**What is needed:** Copy out the horse race prediction notebook word for word, starting at "df_test = pd.read_csv('D:\\documentos\\IA" and going up to and including "print(df_train.shape)".

**Passage:**

# Part 5: Horse Race Prediction
## Evaluation of Model

In [None]:
!pip install lightgbm

In [None]:
import numpy as np
import pandas as pd
import matplotlib.pyplot as plt
import seaborn as sns
import math

from sklearn.model_selection import cross_val_score
from sklearn.model_selection import KFold
from sklearn.preprocessing import StandardScaler

from sklearn.linear_model import Ridge
from sklearn.linear_model import Lasso

from sklearn.linear_model import LogisticRegression
from sklearn.naive_bayes import GaussianNB
from sklearn.ensemble import RandomForestClassifier, RandomForestRegressor
from sklearn.svm import SVC

from sklearn.metrics import mean_squared_error
from sklearn.metrics import f1_score, roc_curve, auc, confusion_matrix, roc_auc_score
from sklearn.metrics import precision_recall_curve
from sklearn.metrics import plot_precision_recall_curve

from sklearn.svm import SVR
from sklearn.ensemble import GradientBoostingRegressor

from imblearn.over_sampling import SMOTE
from imblearn.pipeline import Pipeline
from sklearn.model_selection import GridSearchCV

import time
import joblib
import pickle

import warnings
warnings.filterwarnings("ignore")

%matplotlib inline

In [None]:
# Read the train and test files
df_train = pd.read_csv('D:\\documentos\\IA Caballos\\flat_data\\df_train.csv')
df_test = pd.read_csv('D:\\documentos\\IA Caballos\\flat_data\\df_test.csv')

In [None]:
df_train.fillna(0, inplace=True)
df_train

In [None]:
df_test.fillna(0, inplace=True)
df_test

In [None]:
# View the shape of the train and test files
print(df_train.shape)
print(df_test.shape)

In [None]:
import re
from numba import jit, cuda

@jit(target_backend='cuda')
def convert_to_km(distance):
    '''
    distance can be a string with km or m as units
    e.g. 300km, 1.1km, 200m, 4.5m
    '''
    
    # split the string into value and unit ['300', 'km']
    #split_dist = re.match('([\d\.]+)?([a-zA-Z]+)', distance)

**Record set:**
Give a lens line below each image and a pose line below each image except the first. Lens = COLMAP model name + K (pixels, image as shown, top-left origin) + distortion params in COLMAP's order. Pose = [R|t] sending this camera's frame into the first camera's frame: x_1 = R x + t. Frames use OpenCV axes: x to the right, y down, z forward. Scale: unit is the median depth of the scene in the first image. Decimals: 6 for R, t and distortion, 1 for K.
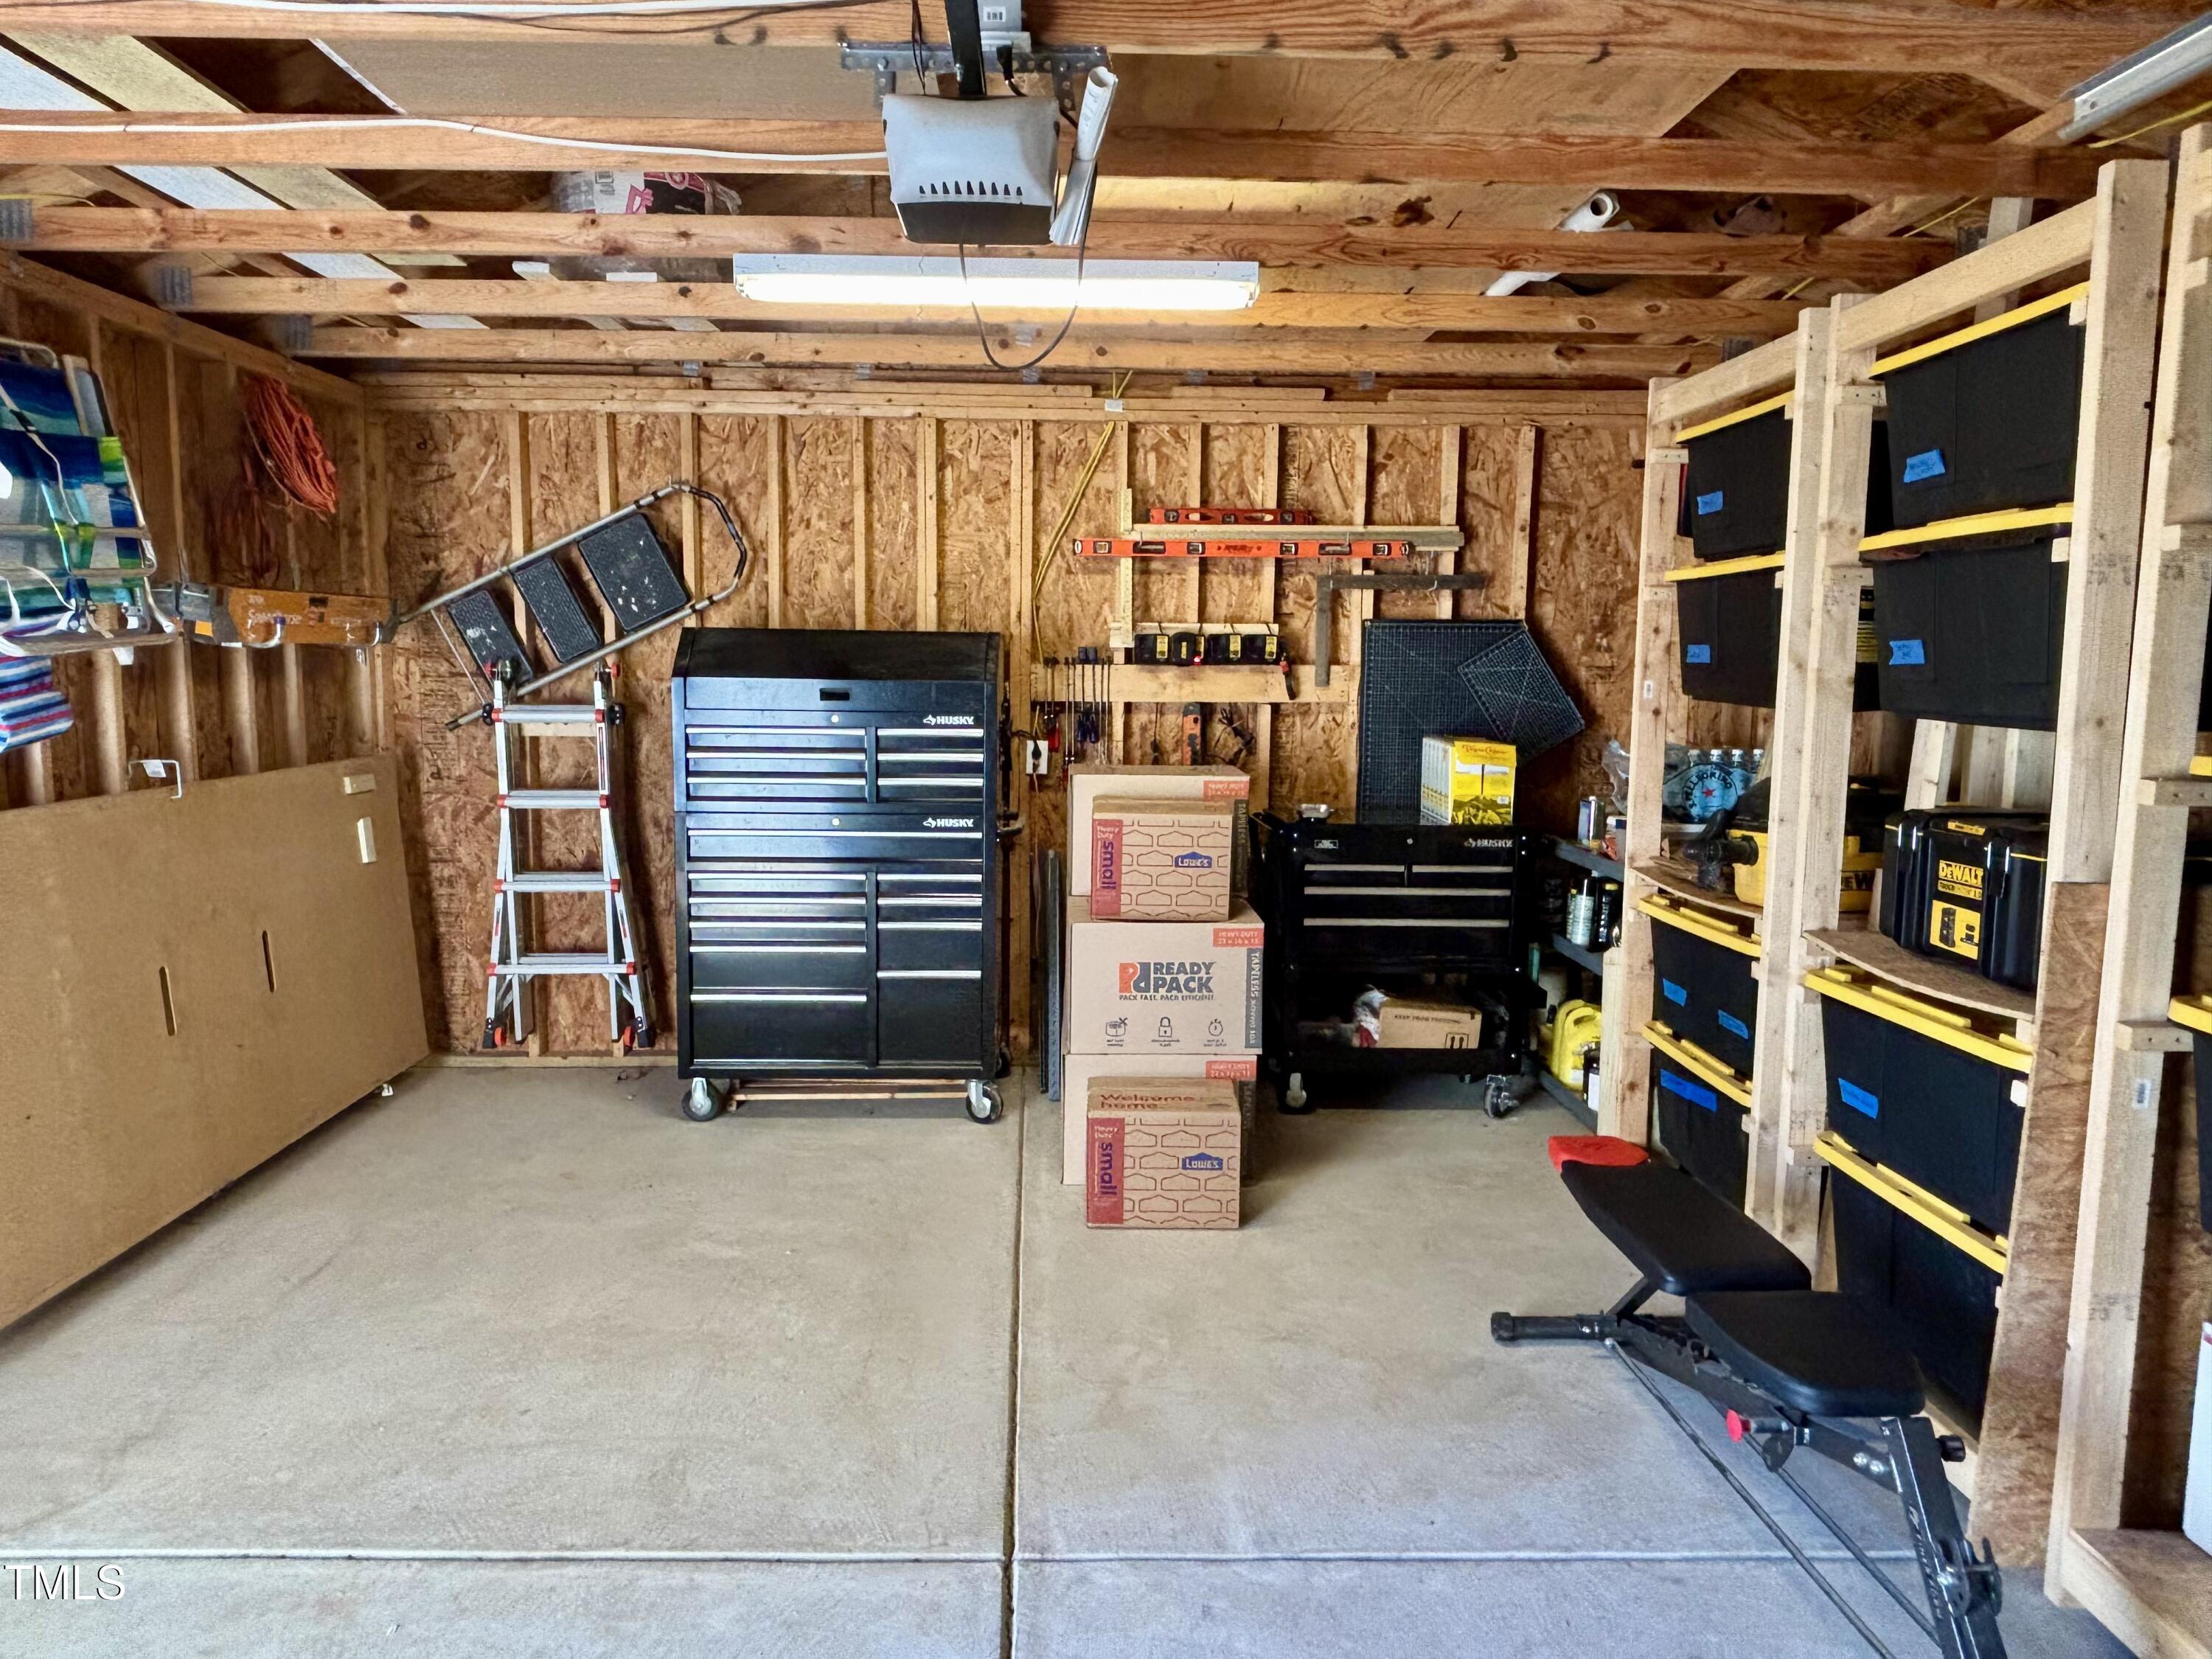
lens RADIAL K [[1435.0, 0, 1072.1], [0, 1435.0, 816.9], [0, 0, 1]] dist [0.035888, -0.039154]
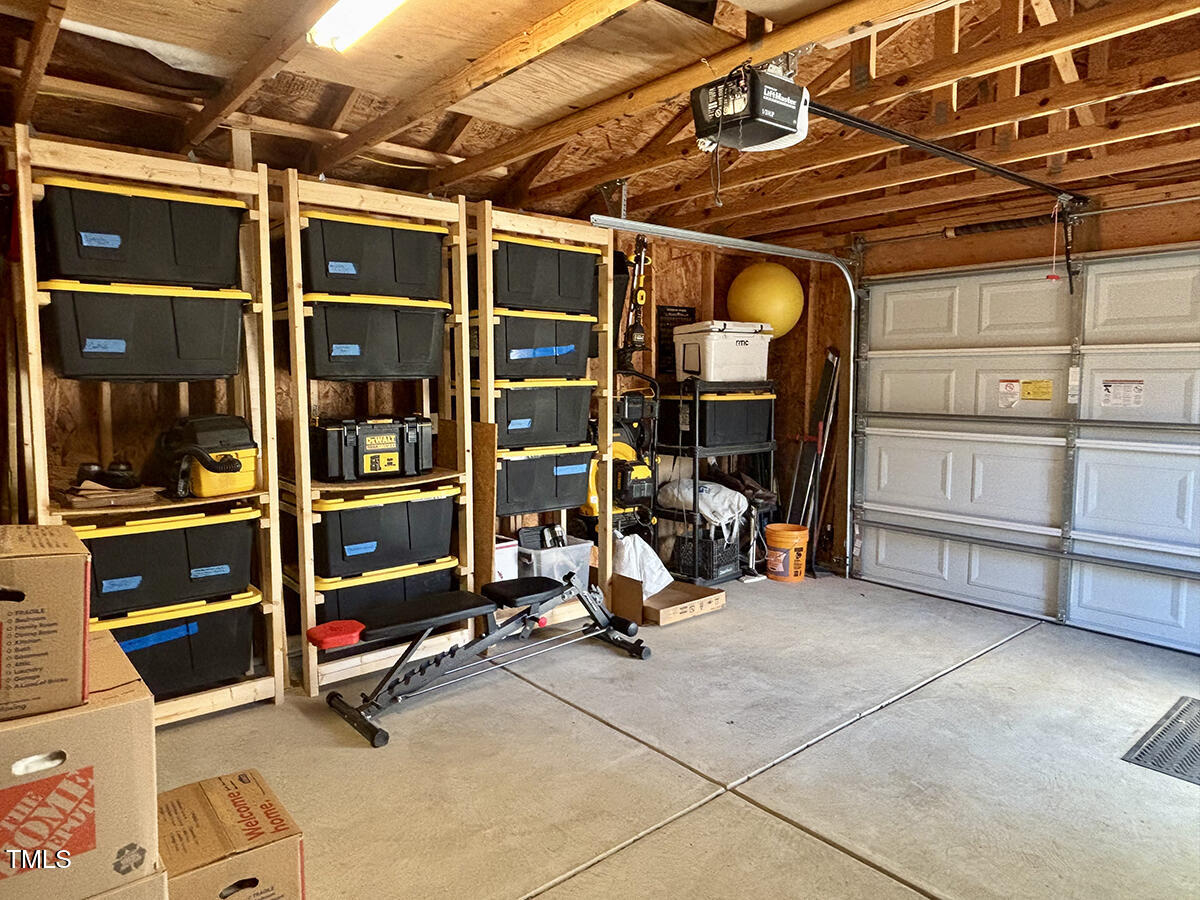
lens RADIAL K [[778.5, 0, 603.0], [0, 778.5, 442.2], [0, 0, 1]] dist [0.035888, -0.039154]
pose [[-0.637175, -0.085104, 0.766006, -0.441760], [0.074396, 0.982452, 0.171034, -0.106354], [-0.767120, 0.165966, -0.619662, 1.035407]]
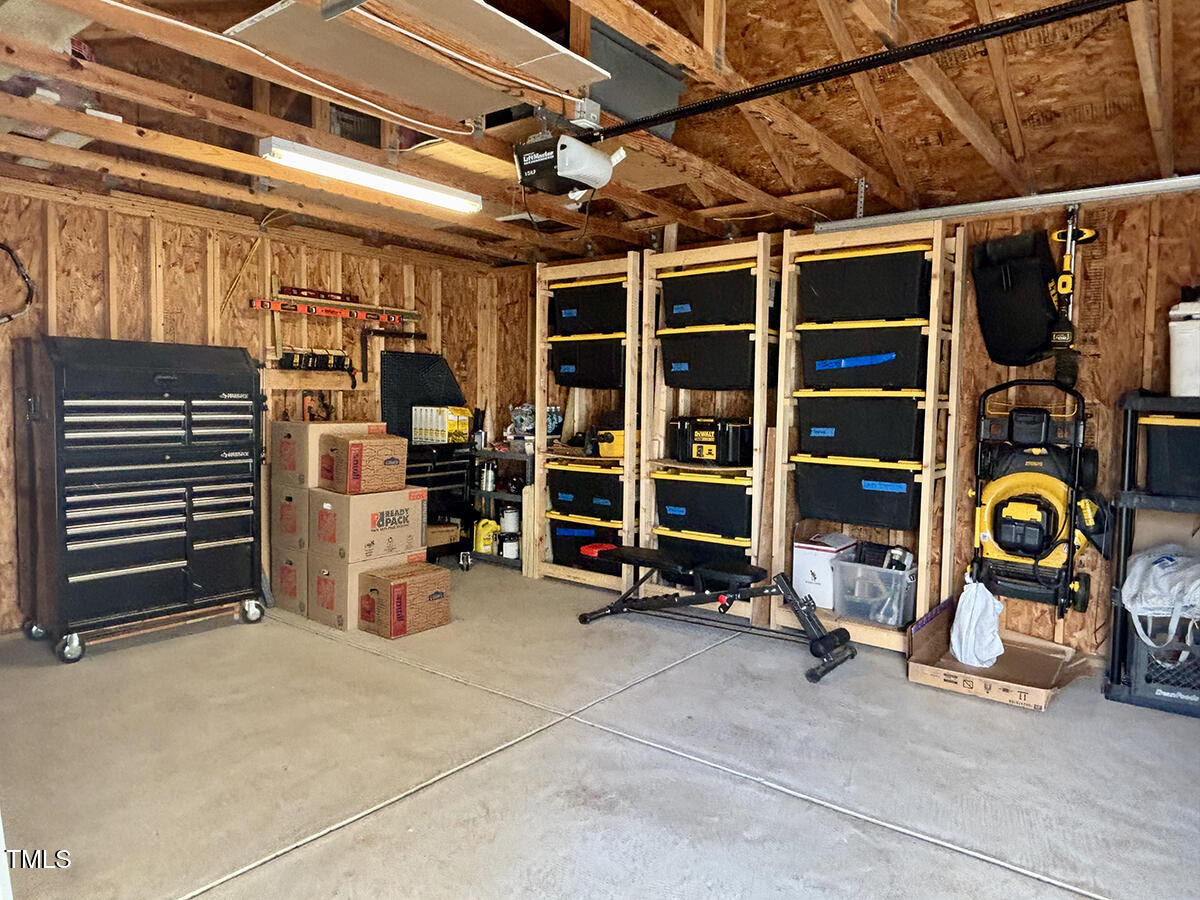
lens RADIAL K [[778.5, 0, 598.6], [0, 778.5, 453.6], [0, 0, 1]] dist [0.035888, -0.039154]
pose [[0.630321, -0.058341, 0.774139, -0.608243], [0.077553, 0.996916, 0.011985, 0.029039], [-0.772451, 0.052482, 0.632902, 0.048478]]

**Answer to this task:**
df_test = pd.read_csv('D:\\documentos\\IA Caballos\\flat_data\\df_test.csv')

In [None]:
df_train.fillna(0, inplace=True)
df_train

In [None]:
df_test.fillna(0, inplace=True)
df_test

In [None]:
# View the shape of the train and test files
print(df_train.shape)